Thursday, July 12, 2012
More confusion on upward variances
In a case decided Friday, United States v. Brinley, 10-5829, the Court seemed to add some confusion to the already perplexing world of variance appellate review. In Brinley, the defendant received a sentence of 108 months, despite: (1) a Guidelines range of 63-78 months, (2) a Government request for a sentence of 63 months, and (3) the defendant's request for a downward variance based upon mitigating circumstances.
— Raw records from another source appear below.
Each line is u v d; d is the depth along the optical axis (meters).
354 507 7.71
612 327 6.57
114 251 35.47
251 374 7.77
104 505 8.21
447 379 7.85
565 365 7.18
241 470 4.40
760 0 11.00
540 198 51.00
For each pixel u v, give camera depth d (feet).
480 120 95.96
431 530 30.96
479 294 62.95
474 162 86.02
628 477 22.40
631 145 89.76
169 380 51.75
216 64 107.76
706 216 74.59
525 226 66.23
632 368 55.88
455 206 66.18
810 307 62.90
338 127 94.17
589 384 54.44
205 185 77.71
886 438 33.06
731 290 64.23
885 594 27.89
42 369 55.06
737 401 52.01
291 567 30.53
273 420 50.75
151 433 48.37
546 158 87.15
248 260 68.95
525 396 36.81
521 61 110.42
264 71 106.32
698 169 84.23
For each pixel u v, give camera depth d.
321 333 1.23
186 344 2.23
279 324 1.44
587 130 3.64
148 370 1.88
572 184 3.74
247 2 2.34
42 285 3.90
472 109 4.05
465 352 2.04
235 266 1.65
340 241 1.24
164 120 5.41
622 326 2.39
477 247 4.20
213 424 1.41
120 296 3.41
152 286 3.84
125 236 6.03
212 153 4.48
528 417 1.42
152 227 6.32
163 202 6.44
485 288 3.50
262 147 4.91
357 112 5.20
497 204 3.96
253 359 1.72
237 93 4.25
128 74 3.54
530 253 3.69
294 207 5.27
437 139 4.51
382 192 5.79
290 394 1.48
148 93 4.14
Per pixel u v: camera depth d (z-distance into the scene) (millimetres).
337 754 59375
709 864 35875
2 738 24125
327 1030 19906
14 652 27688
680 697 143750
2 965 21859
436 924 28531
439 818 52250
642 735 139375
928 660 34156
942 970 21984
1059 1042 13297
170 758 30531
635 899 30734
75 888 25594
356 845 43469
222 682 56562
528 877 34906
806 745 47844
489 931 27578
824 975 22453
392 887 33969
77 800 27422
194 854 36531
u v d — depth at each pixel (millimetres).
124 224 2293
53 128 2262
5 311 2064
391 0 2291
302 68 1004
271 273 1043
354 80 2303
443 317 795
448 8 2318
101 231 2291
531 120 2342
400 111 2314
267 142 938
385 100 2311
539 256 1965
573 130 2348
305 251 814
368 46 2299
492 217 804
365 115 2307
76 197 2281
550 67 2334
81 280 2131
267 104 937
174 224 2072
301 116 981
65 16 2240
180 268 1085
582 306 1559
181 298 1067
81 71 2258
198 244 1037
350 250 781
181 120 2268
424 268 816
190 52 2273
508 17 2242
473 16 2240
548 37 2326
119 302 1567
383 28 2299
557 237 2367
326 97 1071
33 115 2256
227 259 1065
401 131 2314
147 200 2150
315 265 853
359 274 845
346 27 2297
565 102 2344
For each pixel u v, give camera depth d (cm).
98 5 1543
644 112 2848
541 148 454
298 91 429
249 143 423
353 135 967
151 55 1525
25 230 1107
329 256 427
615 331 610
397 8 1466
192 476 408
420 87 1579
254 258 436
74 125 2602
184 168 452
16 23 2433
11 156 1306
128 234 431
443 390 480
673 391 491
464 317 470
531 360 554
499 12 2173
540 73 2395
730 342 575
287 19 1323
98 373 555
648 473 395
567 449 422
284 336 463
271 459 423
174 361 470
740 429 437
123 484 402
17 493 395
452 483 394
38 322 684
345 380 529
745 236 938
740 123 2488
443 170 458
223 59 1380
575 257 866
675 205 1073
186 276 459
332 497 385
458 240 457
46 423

In holding that the 45 month upward variance from the Government's suggested sentence was substantively reasonable, the Court noted that although there must be a "correlation" between the extent of variance and the reasons for the variance, that this was accomplished in the present case, because the district court cited to 3553(a) factors, and "never lost sight" of the Guidelines range. ?????? It is difficult to determine how the analysis of this case falls in line with other variance reviews.
As a side note, the Court noted that the district court had violated its own local rule, in that the court failed to give pre-sentence notice of its intent to consider an upward variance. The Court noted that because the defendant was aware of the facts that the district court utilized to impose the upward variance, that the defendant could not prove prejudice under a plain error standard of review.
This case is worth a read, but seems to really confuse the issue of standard of review for an upward variance. There is no discussion of the axiom "the greater the variance, the greater the explanation required" that seemed to be running through upward variance cases.